Bernie is at a measly 11 percent in the latest poll, an eight-point drop-off since March, which is perhaps evidence that Biden and he are in the previously unknown White-Ethnic Septuagenarian lane and there probably isn’t room for both of them. I never bought the idea, pushed by some of my colleagues at NR, that Bernie was a favorite or near-favorite. He was always better-off being Not Hillary Clinton than just one of many menu options for primary voters. I find the fact that he is a millionaire as hilarious as you do and got a big kick out of Phil Kerpen flipping him off while he was being photographed at a New England grocery chain blackballed by labor unions for running an open shop. But in the end I think what will do him in is that he’ll sound too much like the president on things such as trade and, especially, immigration. To his credit, he hasn’t backed off on that stuff, but it will hurt him more now that policy positions are driven almost entirely by negative partisanship. Set the odds at seven to one.

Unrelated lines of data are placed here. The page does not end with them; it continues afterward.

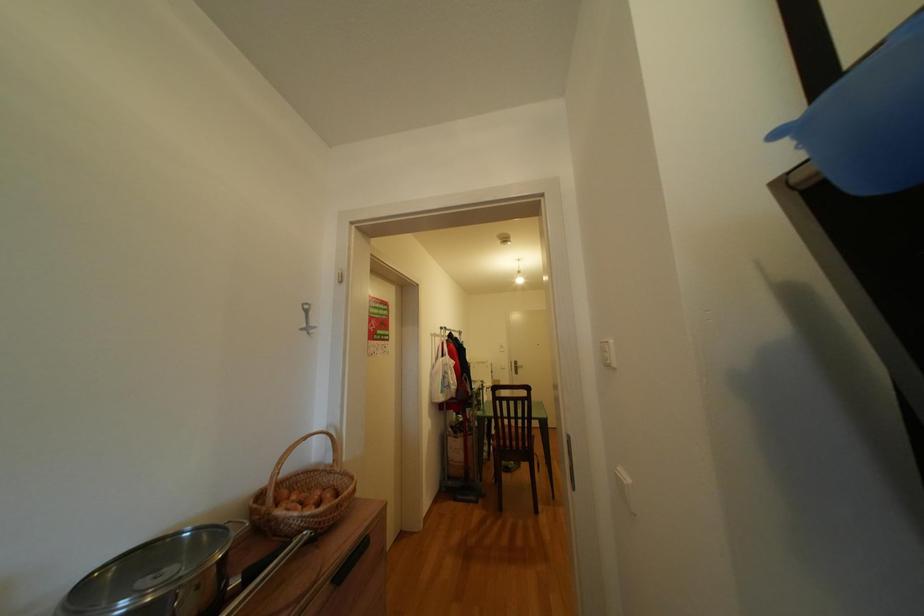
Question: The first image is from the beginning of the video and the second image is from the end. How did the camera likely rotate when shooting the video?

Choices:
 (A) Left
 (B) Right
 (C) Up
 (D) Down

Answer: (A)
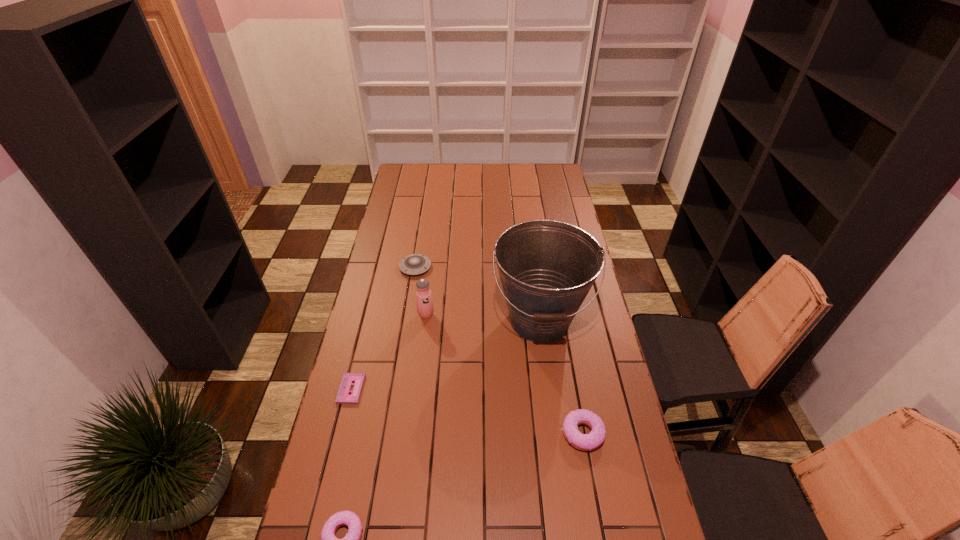
Locate an element on the screen. The width and height of the screenshot is (960, 540). free location located on the left of the thermos bottle is located at coordinates (389, 315).

The width and height of the screenshot is (960, 540). What are the coordinates of `blank space located on the front of the saucer` in the screenshot? It's located at (408, 310).

Locate an element on the screen. Image resolution: width=960 pixels, height=540 pixels. videotape located in the left edge section of the desktop is located at coordinates (343, 396).

Identify the location of saucer located at the left edge. (414, 264).

Locate an element on the screen. The height and width of the screenshot is (540, 960). doughnut at the right edge is located at coordinates (586, 442).

The width and height of the screenshot is (960, 540). Find the location of `bucket located at the right edge`. bucket located at the right edge is located at coordinates (546, 267).

This screenshot has width=960, height=540. In the image, there is a desktop. In order to click on vacant space at the far edge in this screenshot , I will do `click(466, 177)`.

Locate an element on the screen. blank area at the left edge is located at coordinates pyautogui.click(x=391, y=320).

Where is `free space at the right edge of the desktop`? Image resolution: width=960 pixels, height=540 pixels. free space at the right edge of the desktop is located at coordinates (563, 213).

Locate an element on the screen. This screenshot has width=960, height=540. free point at the far right corner is located at coordinates (536, 182).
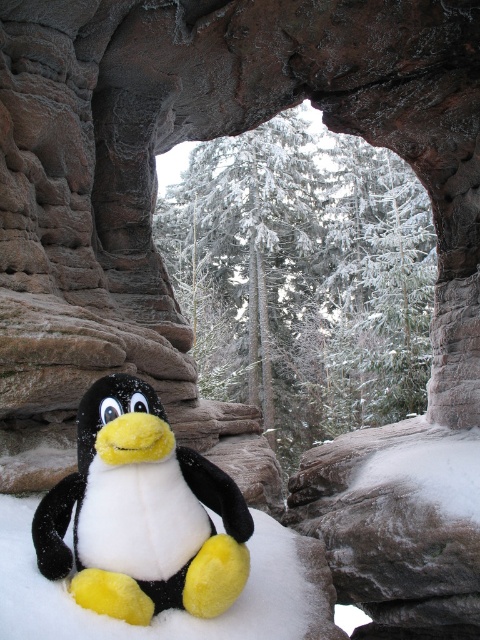
Question: Which point is farther to the camera?

Choices:
 (A) (25, 524)
 (B) (139, 513)

Answer: (A)

Question: Among these points, which one is farthest from the camera?

Choices:
 (A) (139, 428)
 (B) (262, 620)

Answer: (B)

Question: Is the position of black plush penguin at center less distant than that of white fluffy snow at center?

Choices:
 (A) yes
 (B) no

Answer: (B)

Question: Is black plush penguin at center wider than white fluffy snow at center?

Choices:
 (A) yes
 (B) no

Answer: (B)

Question: Does black plush penguin at center appear over white fluffy snow at center?

Choices:
 (A) no
 (B) yes

Answer: (B)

And back from the dead, like a zombie from one of the various zombie shows that you are statistically likely to be familiar with, is Elizabeth Warren. She actually pulled ahead of Sanders to 12 percent, second only to Biden. I rate Warren’s chances higher than most of my NR colleagues do. She’s quite good at retail politics and also occupies a kind of jack-of-all-trades position across the various preoccupations of the Democratic electorate. To many she’s the second-best socialist, the second-best anti-corporate populist, the second-best woman, the second-most electable, and so forth in the field. That will start to matter a lot when this thing goes full Thunderdome heading into Super Tuesday. I’m unusually bullish and set her at four to one.
Okay, lightning round:
Kamala Harris (polling at 8 percent): She should be a nullity but will unleash sheer chaos when she takes a glut of delegates in California. Eight-to-one odds; but odds of placing, that is, of showing up on a ticket, are nearly 50–50.
Buttigieg (polling at 10 percent): Mayor Pete is the real deal. And dangerous! A likeable white boy with the decisive advantage of not being straight. Comes off as reasonable but wants to rewrite vast swathes of the Constitution. That’s a Democrat exacto. I’m bullish here, too. Five to one.
O’Rourke (polling at 5 percent): This guy is like Santa Claus. If the children stop believing in him, he disappears! He’s already verging on translucent. Ten to one.
Booker (polling at 2 percent): T-Bone stands a better chance. Twelve to one.
Everybody else (polling below 2 percent): At least one of these nonentities is going to have a big second life when the first top-tier candidate flames out wildly. It’s a matter of conserving resources and keeping the lights on until then. Don’t-count-out-the-field at seven to one.
They call these things “races” for a reason. Where you start matters. Who’s ahead of you and behind you and who’s trying to cut into your lane matters. Acceleration matters as much as velocity and, most of all, timing. This thing is going to get wilder and woolier and, oh yes, far stupider than any of us can imagine. So my most confident prediction? To quote Mr. T: “pain.”